AXL is a novel ERK5/KLF4 target in MEK inhibitor-treated melanoma - PubMed
6 hours ago
- #AXL Signaling
- #Melanoma
- #Therapy Resistance
- The RAS/RAF/MEK/ERK1/2 MAPK pathway is a key treatment target in advanced BRAF-mutated melanoma, often using BRAF and MEK inhibitors, but therapy resistance limits its effectiveness.

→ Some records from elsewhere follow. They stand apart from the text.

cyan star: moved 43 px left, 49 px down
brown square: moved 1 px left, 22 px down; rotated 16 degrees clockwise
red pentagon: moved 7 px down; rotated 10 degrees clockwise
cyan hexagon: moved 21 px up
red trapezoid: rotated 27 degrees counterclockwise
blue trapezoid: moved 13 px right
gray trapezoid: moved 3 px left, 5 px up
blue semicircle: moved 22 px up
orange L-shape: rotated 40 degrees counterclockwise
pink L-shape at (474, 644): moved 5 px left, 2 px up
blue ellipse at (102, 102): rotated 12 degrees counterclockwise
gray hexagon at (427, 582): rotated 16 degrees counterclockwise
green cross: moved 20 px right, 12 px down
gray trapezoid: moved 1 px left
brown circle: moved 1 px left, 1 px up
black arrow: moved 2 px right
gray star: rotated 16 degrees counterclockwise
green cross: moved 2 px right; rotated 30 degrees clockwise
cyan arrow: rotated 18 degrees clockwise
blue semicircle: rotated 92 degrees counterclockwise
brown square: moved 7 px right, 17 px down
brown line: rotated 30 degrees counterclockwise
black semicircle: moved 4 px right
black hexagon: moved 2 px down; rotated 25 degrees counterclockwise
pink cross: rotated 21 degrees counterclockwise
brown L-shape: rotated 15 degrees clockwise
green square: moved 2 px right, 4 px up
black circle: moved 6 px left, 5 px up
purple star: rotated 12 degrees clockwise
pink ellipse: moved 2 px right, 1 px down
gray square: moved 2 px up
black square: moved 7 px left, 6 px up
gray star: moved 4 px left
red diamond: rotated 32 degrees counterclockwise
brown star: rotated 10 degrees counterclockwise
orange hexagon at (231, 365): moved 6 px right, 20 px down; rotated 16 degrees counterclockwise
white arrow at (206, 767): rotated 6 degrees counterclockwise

- NRAS-mutant melanomas lack targetable BRAF oncogenes and show poor response to MEK inhibitors, with compensatory activation of the MEK5/ERK5 pathway potentially driving resistance.
- In NRAS-mutant melanoma, MEK inhibitor exposure induces compensatory ERK5 activation and upregulates KLF2 and KLF4, but these factors were found dispensable for proliferative and anti-apoptotic effects in resistance.
- AXL, a receptor tyrosine kinase linked to metastasis and phenotypic switching, was identified as a critical ERK5/KLF4 target induced during MEK inhibitor resistance.
- Loss of KLF4 or depletion of AXL reduced melanoma cell migration and invasion, indicating KLF4's role in regulating invasiveness and the ERK5/KLF4/AXL axis in driving resistance and metastatic potential.
- Targeting the ERK5/KLF4/AXL signaling axis may improve MAPK-directed therapies and potentially enhance immune therapies in NRAS-mutant melanoma.